Troubled time: Shell is disputing ownership of an offshore block with a little-known local company
Shell hit by pipe leak in Nigeria
Shell has cut oil production by a further 50,000 barrels per day in Nigeria following a pipeline leak.
The company is investigating the cause of the leak, which takes Shell's total production outage in Nigeria to 505,000 bpd after a series of militant attacks earlier this year shut down several of its facilities.
A Shell spokesman said the leak was affecting the Nembe Creek trunk line, in Bayelsa state in the Niger Delta, which carries crude to the Bonny Island export terminal.
He said the affected stretch of pipeline had been sealed off yesterday.
There was no initial information on the cause of the leak. Sabotage of pipelines is common in the Niger Delta.
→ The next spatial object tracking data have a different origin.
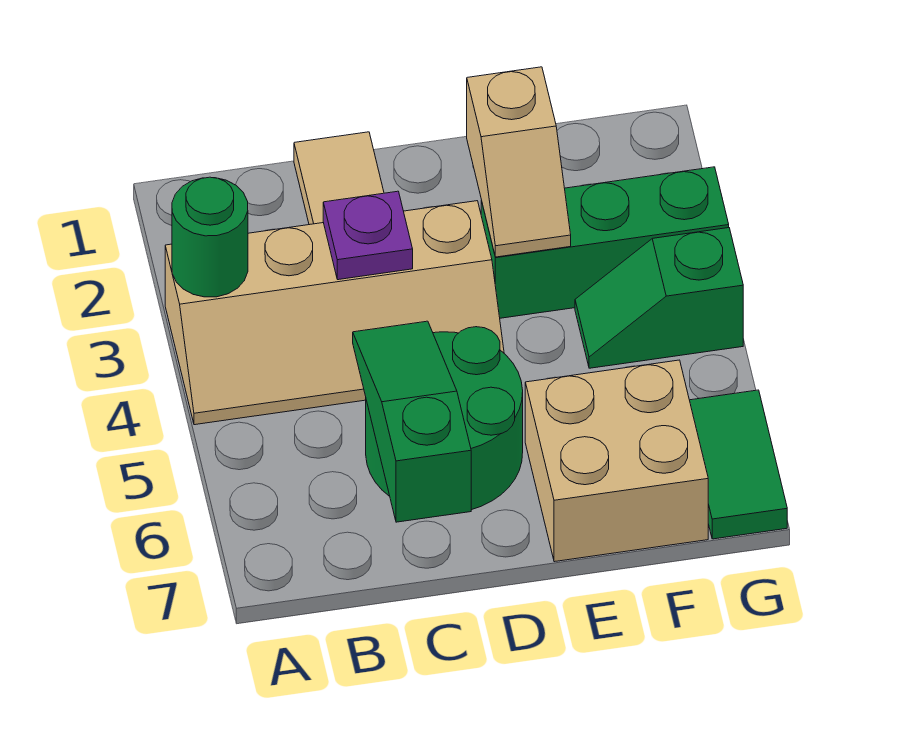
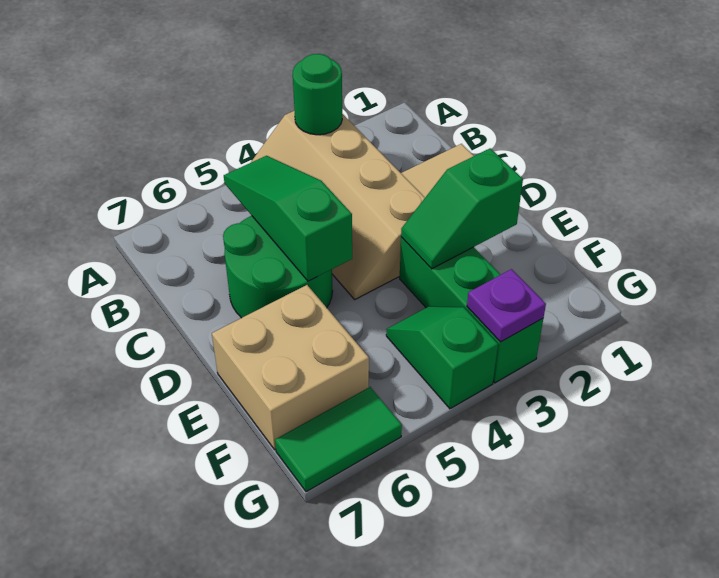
purple 1x1 plate [323,191,413,280] -> purple 1x1 plate moved to [467,269,546,342]
green 1x3 slope [353,321,471,522] -> green 1x3 slope turned to [224,156,352,281]
tan 1x2 slope [467,67,571,257] -> green 1x2 slope [401,148,523,269]

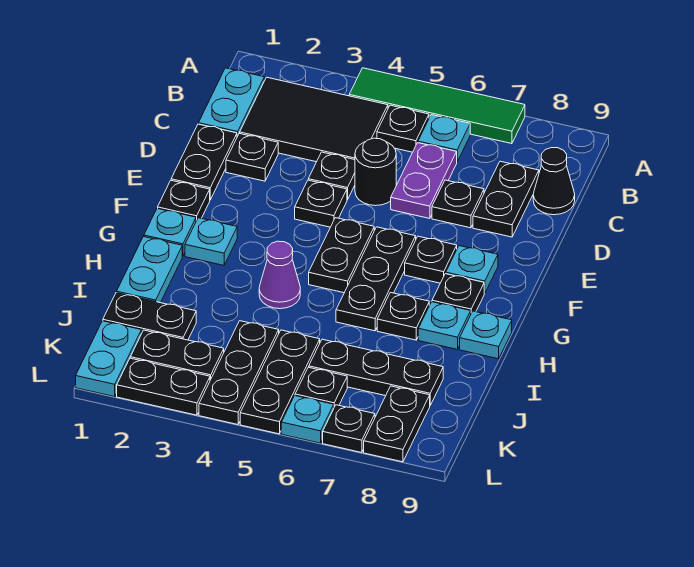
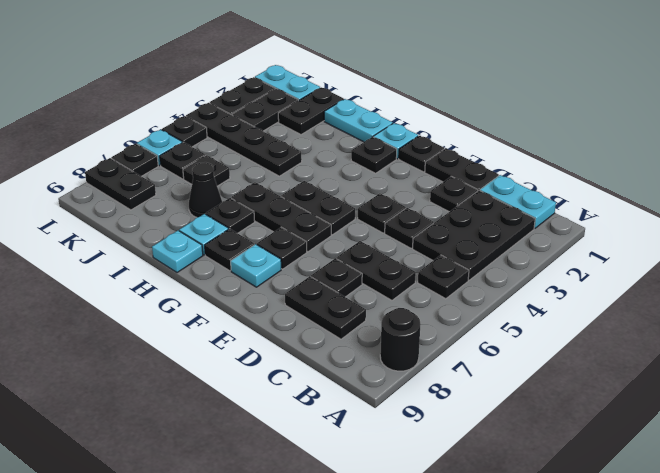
green 1x4 tile [349,68,525,144] -> none
black 2x3 tile [240,77,388,162] -> black 2x3 plate [413,190,535,280]
cyan 1x1 plate [418,115,470,162] -> none
purple 1x2 plate [391,143,457,219] -> black 1x2 plate [337,241,416,300]
black 1x1 cone [533,148,575,215] -> black 1x1 cone moved to [189,162,222,217]
black 1x1 round brick [355,138,396,206] -> black 1x1 round brick moved to [380,308,420,371]
cyan 1x1 plate [185,218,237,265] -> black 1x1 plate [351,137,397,173]
purple 1x1 cone [259,241,300,309] -> none
black 1x3 plate [199,321,279,425] -> black 1x4 plate [186,103,302,176]
black 1x3 plate [240,330,320,434] -> black 1x1 plate [162,116,207,147]
black 1x3 plate [309,339,443,405] -> black 1x1 plate [183,155,230,186]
Often it is carried out by "bunkerers" - oil thieves who siphon crude directly from pipelines.
There have also been frequent militant attacks on oil facilities, although in this case there was no indication of any link with a campaign of sabotage that has shut down a quarter of Nigeria's output, Reuters reported.
Also today, a Shell subsidiary placed an advertisement in a London newspaper disputing ownership of a stake in a potentially rich Nigerian offshore block with a little-known local company.
The advertisement in The Times said Shell was taking legal action to assert ownership of a 40% interest in Nigerian Offshore Block OML 122.
"Peak Petroleum Industries Nigeria Limited, the operator and retainer of 60% interest in OML 122 initiated court action against Shell in February 2006, seeking declarations to the effect that Shell's interest has terminated," the notice said.
"In seeking to protect its legal rights Shell has applied to the court for leave to counter-claim."
The advertisement was signed "Management, Shell Nigeria Upstream Ventures Limited".
Shell was unavailable for immediate comment, while attempts to contact Peak were unsuccessful.
However, an industry source said that the advertisement was identical to another Shell placed in the Nigerian press last month.
The source said Peak place an advertisement of its own, in response to Shell's notice, in which it said the agreement signed in 1998 between Shell and Peak had only stated an intent to co-operate and that negotiations on a binding deal did not reach any conclusion.
According to a copy of the advertisement provided by the source, Peak said "the parties amicably parted ways" in 2000.
In a further twist, Equator Exploration, a small oil firm listed on the London Stock Exchange's junior AIM market, said it had bought a 40 % stake in OML 122 from Peak in April 2005 and was financing drilling in the block.
Spokesman Bobby Morse said Equator was unaffected by the dispute between Shell and Peak.
Equator said on 24 March that a test well indicated reserves of about 130 million barrels of oil and 900 billion standard cubic feet gas at OML 122. It said oil production could begin in 2007.
The economics of the block could be especially attractive for Shell because it lies adjacent to the Anglo-Dutch group's large Bonga project.